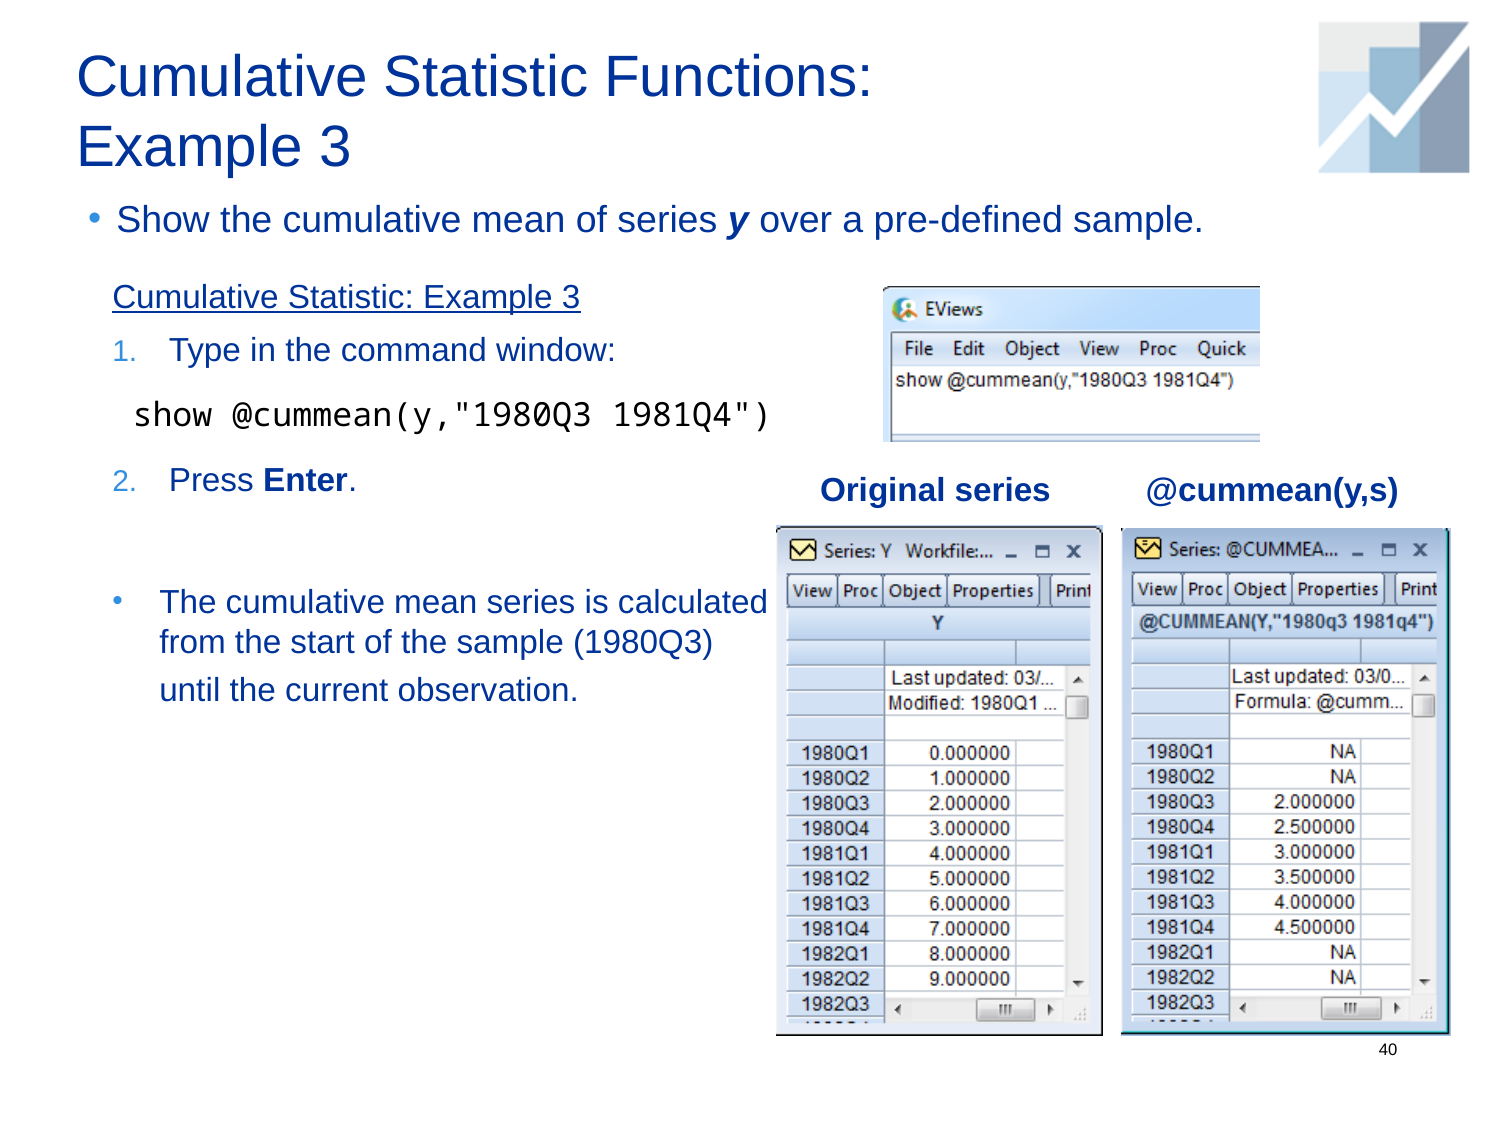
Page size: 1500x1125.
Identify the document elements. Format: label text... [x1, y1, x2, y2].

text_box Original series @cummean(y,s) [806, 456, 1438, 513]
slide_number 40 [1262, 1043, 1413, 1067]
picture [882, 286, 1260, 442]
list Show the cumulative mean of series y over a pre-defined sample. [73, 187, 1407, 308]
picture [775, 525, 1103, 1036]
title Cumulative Statistic Functions: Example 3 [60, 0, 1295, 186]
picture [1300, 11, 1479, 181]
picture [1121, 528, 1452, 1036]
text_box Cumulative Statistic: Example 3 Type in the command window: show @cummean(y,"1980Q3 1981Q4") Press Enter. The cumulative mean series is calculated from the start of the sample (1980Q3) until the current observation. [97, 267, 806, 938]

Exercise requirements: For every record above, repeat the text exactly and omit any picture.

Finished exercise:
Page size: 1500x1125.
Identify the document elements. Format: label text... [x1, y1, x2, y2].

text_box Original series @cummean(y,s) [806, 456, 1438, 513]
slide_number 40 [1262, 1043, 1413, 1067]
picture [882, 286, 1260, 442]
list Show the cumulative mean of series y over a pre-defined sample. [73, 187, 1407, 308]
picture [775, 525, 1103, 1036]
title Cumulative Statistic Functions: Example 3 [60, 0, 1295, 186]
picture [1300, 11, 1479, 181]
picture [1121, 528, 1452, 1036]
text_box Cumulative Statistic: Example 3 Type in the command window: show @cummean(y,"1980Q3 1981Q4") Press Enter. The cumulative mean series is calculated from the start of the sample (1980Q3) until the current observation. [97, 267, 806, 938]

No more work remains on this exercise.